Real sovereignty isn't legislated - it's engineered. It comes from systems built to operate within clear jurisdictional boundaries, without dependence on external compute or proprietary foreign APIs. It depends on fundamentals: owning your supply chain, designing your software to be self-sufficient, and optimizing infrastructure for locality rather than scale mimicry.

While national and provincial governments deliberate, some independent firms have already adopted this mindset. They're building software architectures that can deploy AI capabilities entirely within Canadian borders, without relying on hyperscaler clouds or waiting for megawatt-class allocations. These systems scale horizontally, orchestrating smaller compute nodes that aggregate power intelligently instead of consuming it indiscriminately.

That design philosophy treats sovereignty not as a compliance checkbox but as a property of engineering discipline. It replaces abstraction churn with mastery of fundamentals. By controlling the full technology stack, from data routing to deployment licensing, it eliminates exposure to external jurisdictional claims.

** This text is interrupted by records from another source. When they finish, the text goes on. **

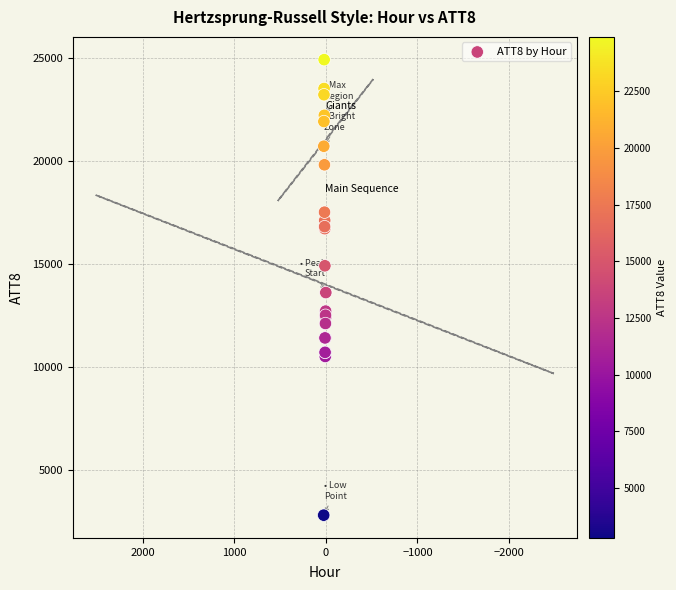

What Y value in the scatter plot is closest to 13850?

13600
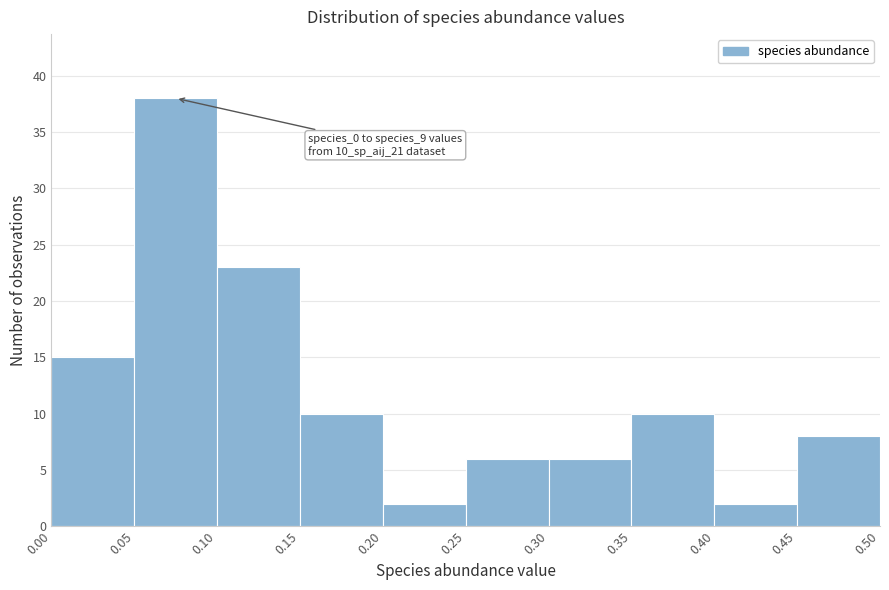

Over which range of the x-axis is the bar tallest?

0.05 to 0.10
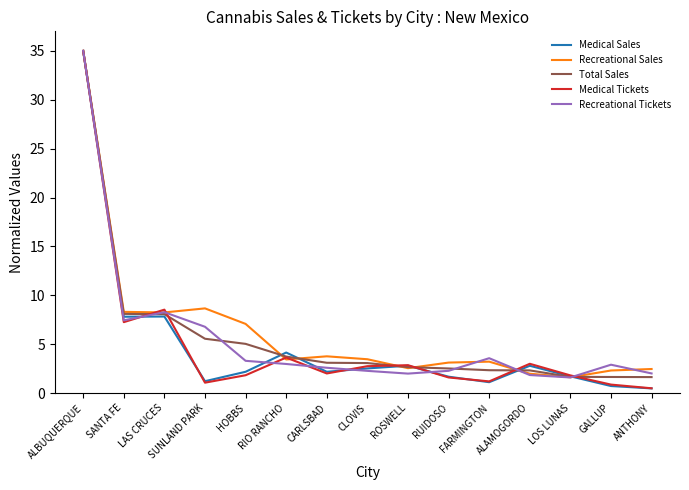

At which category does the chart reach its peak across all series?

ALBUQUERQUE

This approach doesn't need to wait for BC's next power auction or Ottawa's next press release. It's already operating.

A moment for alignment

The BC policy is more than a provincial regulation; it's a signal to investors that Canada has not yet decided what kind of digital economy it wants. A country cannot pursue both grid austerity and technological sovereignty at the same time. Power is the substrate of computation; without predictable access to it, AI policy remains rhetorical.

Canada's federal and provincial governments still have time to align, to create an energy-allocation framework that rewards efficiency and sovereignty, not just scale. The opportunity is immense: abundant renewables, stable governance, and a trusted privacy regime that many nations envy. But without decisive coordination, these advantages will remain academic.

Sovereignty as practice, not posture

The global AI race isn't about who publishes the most ethical guidelines or who signs the most MOUs. It's about who can build - sustainably, securely, and within their own borders - the systems that will define the next decade of digital infrastructure.

True sovereignty will belong to those who can produce and deploy intelligence without borrowing anyone else's jurisdiction. It’s achieved through ownership of fundamentals, not dependence on frameworks.

As British Columbia limits power and Ottawa applauds intentions, one question remains for Canada's builders: will sovereignty be something we legislate, or something we engineer?